DATA TO EXAMINE: Begin
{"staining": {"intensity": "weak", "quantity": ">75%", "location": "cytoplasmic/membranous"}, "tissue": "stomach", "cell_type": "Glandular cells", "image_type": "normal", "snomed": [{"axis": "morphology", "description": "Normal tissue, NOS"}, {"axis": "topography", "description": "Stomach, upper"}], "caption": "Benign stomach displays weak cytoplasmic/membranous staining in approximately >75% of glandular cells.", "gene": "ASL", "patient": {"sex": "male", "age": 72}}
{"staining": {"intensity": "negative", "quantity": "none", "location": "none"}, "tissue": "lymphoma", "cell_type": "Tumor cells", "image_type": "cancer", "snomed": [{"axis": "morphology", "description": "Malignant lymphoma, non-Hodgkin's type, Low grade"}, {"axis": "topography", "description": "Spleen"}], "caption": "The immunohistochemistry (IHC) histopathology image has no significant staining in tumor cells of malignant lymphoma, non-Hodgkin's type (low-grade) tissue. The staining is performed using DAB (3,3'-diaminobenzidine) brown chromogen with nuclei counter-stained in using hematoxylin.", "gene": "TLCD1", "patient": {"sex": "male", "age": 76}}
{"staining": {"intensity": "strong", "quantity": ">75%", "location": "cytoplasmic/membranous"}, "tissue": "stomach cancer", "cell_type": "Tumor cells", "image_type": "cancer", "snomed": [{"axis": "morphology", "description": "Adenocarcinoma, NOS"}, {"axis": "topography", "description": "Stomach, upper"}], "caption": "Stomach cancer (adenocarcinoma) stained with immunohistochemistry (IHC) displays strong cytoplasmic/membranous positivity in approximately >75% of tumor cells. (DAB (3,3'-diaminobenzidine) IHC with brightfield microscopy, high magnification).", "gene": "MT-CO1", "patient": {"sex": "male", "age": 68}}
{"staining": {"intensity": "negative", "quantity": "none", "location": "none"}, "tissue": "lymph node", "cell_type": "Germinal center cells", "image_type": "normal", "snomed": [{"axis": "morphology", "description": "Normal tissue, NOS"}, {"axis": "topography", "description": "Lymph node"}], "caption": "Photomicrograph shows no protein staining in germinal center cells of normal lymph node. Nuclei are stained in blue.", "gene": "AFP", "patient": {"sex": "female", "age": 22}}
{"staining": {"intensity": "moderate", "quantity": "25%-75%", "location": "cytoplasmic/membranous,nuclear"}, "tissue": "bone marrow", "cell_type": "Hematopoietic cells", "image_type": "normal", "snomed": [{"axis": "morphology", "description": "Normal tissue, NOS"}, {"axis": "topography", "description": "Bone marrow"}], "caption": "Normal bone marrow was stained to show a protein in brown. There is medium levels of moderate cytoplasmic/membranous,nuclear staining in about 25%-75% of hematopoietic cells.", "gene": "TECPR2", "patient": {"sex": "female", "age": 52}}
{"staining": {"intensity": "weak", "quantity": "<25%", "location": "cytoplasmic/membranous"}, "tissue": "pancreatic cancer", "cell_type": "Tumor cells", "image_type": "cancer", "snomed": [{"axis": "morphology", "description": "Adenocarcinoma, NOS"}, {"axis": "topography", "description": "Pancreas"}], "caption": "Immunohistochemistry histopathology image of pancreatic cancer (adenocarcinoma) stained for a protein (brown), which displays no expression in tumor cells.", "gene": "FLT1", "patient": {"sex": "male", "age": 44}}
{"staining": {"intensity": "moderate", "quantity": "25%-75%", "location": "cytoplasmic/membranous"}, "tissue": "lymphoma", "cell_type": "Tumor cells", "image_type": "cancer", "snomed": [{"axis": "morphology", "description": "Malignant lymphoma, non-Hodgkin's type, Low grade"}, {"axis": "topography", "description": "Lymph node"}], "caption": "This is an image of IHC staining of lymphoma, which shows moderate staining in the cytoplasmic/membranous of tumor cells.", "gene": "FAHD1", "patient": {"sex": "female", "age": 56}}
DATA TO EXAMINE: End
ABOUT THIS EXERCISE>
Every single line in the records above must be written out exactly.

RESPONSE AREA>
{"staining": {"intensity": "weak", "quantity": ">75%", "location": "cytoplasmic/membranous"}, "tissue": "stomach", "cell_type": "Glandular cells", "image_type": "normal", "snomed": [{"axis": "morphology", "description": "Normal tissue, NOS"}, {"axis": "topography", "description": "Stomach, upper"}], "caption": "Benign stomach displays weak cytoplasmic/membranous staining in approximately >75% of glandular cells.", "gene": "ASL", "patient": {"sex": "male", "age": 72}}
{"staining": {"intensity": "negative", "quantity": "none", "location": "none"}, "tissue": "lymphoma", "cell_type": "Tumor cells", "image_type": "cancer", "snomed": [{"axis": "morphology", "description": "Malignant lymphoma, non-Hodgkin's type, Low grade"}, {"axis": "topography", "description": "Spleen"}], "caption": "The immunohistochemistry (IHC) histopathology image has no significant staining in tumor cells of malignant lymphoma, non-Hodgkin's type (low-grade) tissue. The staining is performed using DAB (3,3'-diaminobenzidine) brown chromogen with nuclei counter-stained in using hematoxylin.", "gene": "TLCD1", "patient": {"sex": "male", "age": 76}}
{"staining": {"intensity": "strong", "quantity": ">75%", "location": "cytoplasmic/membranous"}, "tissue": "stomach cancer", "cell_type": "Tumor cells", "image_type": "cancer", "snomed": [{"axis": "morphology", "description": "Adenocarcinoma, NOS"}, {"axis": "topography", "description": "Stomach, upper"}], "caption": "Stomach cancer (adenocarcinoma) stained with immunohistochemistry (IHC) displays strong cytoplasmic/membranous positivity in approximately >75% of tumor cells. (DAB (3,3'-diaminobenzidine) IHC with brightfield microscopy, high magnification).", "gene": "MT-CO1", "patient": {"sex": "male", "age": 68}}
{"staining": {"intensity": "negative", "quantity": "none", "location": "none"}, "tissue": "lymph node", "cell_type": "Germinal center cells", "image_type": "normal", "snomed": [{"axis": "morphology", "description": "Normal tissue, NOS"}, {"axis": "topography", "description": "Lymph node"}], "caption": "Photomicrograph shows no protein staining in germinal center cells of normal lymph node. Nuclei are stained in blue.", "gene": "AFP", "patient": {"sex": "female", "age": 22}}
{"staining": {"intensity": "moderate", "quantity": "25%-75%", "location": "cytoplasmic/membranous,nuclear"}, "tissue": "bone marrow", "cell_type": "Hematopoietic cells", "image_type": "normal", "snomed": [{"axis": "morphology", "description": "Normal tissue, NOS"}, {"axis": "topography", "description": "Bone marrow"}], "caption": "Normal bone marrow was stained to show a protein in brown. There is medium levels of moderate cytoplasmic/membranous,nuclear staining in about 25%-75% of hematopoietic cells.", "gene": "TECPR2", "patient": {"sex": "female", "age": 52}}
{"staining": {"intensity": "weak", "quantity": "<25%", "location": "cytoplasmic/membranous"}, "tissue": "pancreatic cancer", "cell_type": "Tumor cells", "image_type": "cancer", "snomed": [{"axis": "morphology", "description": "Adenocarcinoma, NOS"}, {"axis": "topography", "description": "Pancreas"}], "caption": "Immunohistochemistry histopathology image of pancreatic cancer (adenocarcinoma) stained for a protein (brown), which displays no expression in tumor cells.", "gene": "FLT1", "patient": {"sex": "male", "age": 44}}
{"staining": {"intensity": "moderate", "quantity": "25%-75%", "location": "cytoplasmic/membranous"}, "tissue": "lymphoma", "cell_type": "Tumor cells", "image_type": "cancer", "snomed": [{"axis": "morphology", "description": "Malignant lymphoma, non-Hodgkin's type, Low grade"}, {"axis": "topography", "description": "Lymph node"}], "caption": "This is an image of IHC staining of lymphoma, which shows moderate staining in the cytoplasmic/membranous of tumor cells.", "gene": "FAHD1", "patient": {"sex": "female", "age": 56}}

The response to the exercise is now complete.